-- TEXT UNDER STUDY follows --
After mixing my biga, I combine my dried fruits with lemon and vanilla extract.Macerating the fruits overnight infuses them with flavor. Since many people dislike the classic panettone fruits of citron and candied lemon and orange peel, I've include a list of alternative dried fruit options for the recipe. No matter which fruits you choose, all benefit from an overnight soak.
Mixing the Dough
To prepare the dough, you'll first mix the wet and dry ingredients together until a dough forms. Like most gluten-free bread dough, this dough does not form a firm ball. Instead it's a really thick, wet dough, almost a cross between a dough and a batter. To chug through the dough, you'll want to use a stand mixer fitted with a paddle attachment.
After the dough forms, add the butter. Be sure to use very soft butter for this step. Anything harder leaves clumps of butter throughout the dough. To test the butter's softness, stick your finger (or a fork) into it. If your finger sinks easily into the butter, it's the right consistency.
The dried fruits go in last. Reduce the mixer speed to low and add the fruits, mixing until the fruits are just incorporated.
Rising and Punching
The panettone goes through two rises. For the first rise, just cover your bowl with a piece of greased plastic wrap and allow the dough to rise for about two hours. In approximately two hours, the dough should double in size. Once it doubles it needs to be punched down.
Since this dough is so sticky, you don't want to punch it with your bare hands or you'll end up with dough all over yourself. Instead, stir it gently with a greased wooden spoon or rubber spatula until it is almost fully deflated, or use the piece of greased plastic wrap that covers the bowl to help punch down the dough. I prefer the second option. Simply remove the plastic wrap from the bowl and place it loosely over the dough. Deflate the dough by using your knuckles. The plastic wrap barrier between your hand and the dough prevents the dough from sticking to you.
No matter how you do it, deflate the dough about 75% and then spoon it into a prepared pan.
Shaping: A Pan or a Paper?
Tradition dictates that you bake panettone in paper. While pretty, paper doesn't make the best vessel for baking gluten-free bread. Each time I made this recipe in paper, I ended up with raw spots in the center of the loaf. Gross!
Baking panettone in a tube or Bundt pan can help to prevent raw spots. The rod in the center of the pan gets hot during baking and thoroughly bakes the center of the loaf. Of course, it doesn't look quite like a traditional panettone, but I'd rather have a funny-looking panettone over a raw one.
This loaf takes about one hour to bake. The finished loaf should be between 207-211°F. (Take the temperature in the center of the loaf, not near the sides.) When the bread reaches the correct temperature, remove it from the pan and place on a wire rack to cool.
-- TEXT UNDER STUDY concluded --
EXERCISE REQUIREMENTS
• A. According to the panettone text, what internal temperature should the finished loaf reach?
• B. Reproduce the panettone text word for word, starting at "After the dough" and ending at "the right consistency.".
The records are not needed.
-- INPUT DATA follows --
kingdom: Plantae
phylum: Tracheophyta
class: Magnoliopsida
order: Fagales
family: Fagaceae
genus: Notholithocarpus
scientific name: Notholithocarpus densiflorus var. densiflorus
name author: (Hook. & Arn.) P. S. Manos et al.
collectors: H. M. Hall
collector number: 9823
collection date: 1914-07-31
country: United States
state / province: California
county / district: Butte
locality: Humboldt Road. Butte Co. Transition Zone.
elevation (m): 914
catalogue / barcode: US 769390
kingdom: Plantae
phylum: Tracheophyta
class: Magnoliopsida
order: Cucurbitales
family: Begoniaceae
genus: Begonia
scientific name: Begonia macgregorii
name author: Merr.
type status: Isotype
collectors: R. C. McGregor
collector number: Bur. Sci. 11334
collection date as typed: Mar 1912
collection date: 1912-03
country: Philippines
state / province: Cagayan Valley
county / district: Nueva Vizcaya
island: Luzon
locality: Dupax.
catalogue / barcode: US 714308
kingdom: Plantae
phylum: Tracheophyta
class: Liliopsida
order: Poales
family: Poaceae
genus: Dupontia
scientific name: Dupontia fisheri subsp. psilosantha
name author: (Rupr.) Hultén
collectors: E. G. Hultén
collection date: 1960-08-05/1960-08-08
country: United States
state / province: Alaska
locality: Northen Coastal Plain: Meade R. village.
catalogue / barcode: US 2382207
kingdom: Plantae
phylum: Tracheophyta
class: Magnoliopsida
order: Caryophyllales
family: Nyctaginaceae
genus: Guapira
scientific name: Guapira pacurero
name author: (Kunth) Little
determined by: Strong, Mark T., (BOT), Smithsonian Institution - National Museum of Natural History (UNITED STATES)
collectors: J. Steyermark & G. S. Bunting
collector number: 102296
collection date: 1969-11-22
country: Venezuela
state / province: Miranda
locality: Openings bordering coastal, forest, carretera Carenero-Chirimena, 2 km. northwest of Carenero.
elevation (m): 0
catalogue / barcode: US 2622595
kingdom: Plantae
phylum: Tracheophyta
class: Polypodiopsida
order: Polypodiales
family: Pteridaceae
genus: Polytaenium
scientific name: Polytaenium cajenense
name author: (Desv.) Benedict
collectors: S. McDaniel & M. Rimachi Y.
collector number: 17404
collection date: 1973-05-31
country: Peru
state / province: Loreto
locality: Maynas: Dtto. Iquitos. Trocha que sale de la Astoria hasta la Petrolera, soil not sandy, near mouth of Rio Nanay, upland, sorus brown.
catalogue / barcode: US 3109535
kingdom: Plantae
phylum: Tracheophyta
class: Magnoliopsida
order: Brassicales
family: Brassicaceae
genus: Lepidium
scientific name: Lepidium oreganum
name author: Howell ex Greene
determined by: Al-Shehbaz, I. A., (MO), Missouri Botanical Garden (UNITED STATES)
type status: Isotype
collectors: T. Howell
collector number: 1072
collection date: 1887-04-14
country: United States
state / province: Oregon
-- INPUT DATA concluded --
PROBLEM SOLUTIONS
• A. Between 207 and 211°F.

• B.
After the dough forms, add the butter. Be sure to use very soft butter for this step. Anything harder leaves clumps of butter throughout the dough. To test the butter's softness, stick your finger (or a fork) into it. If your finger sinks easily into the butter, it's the right consistency.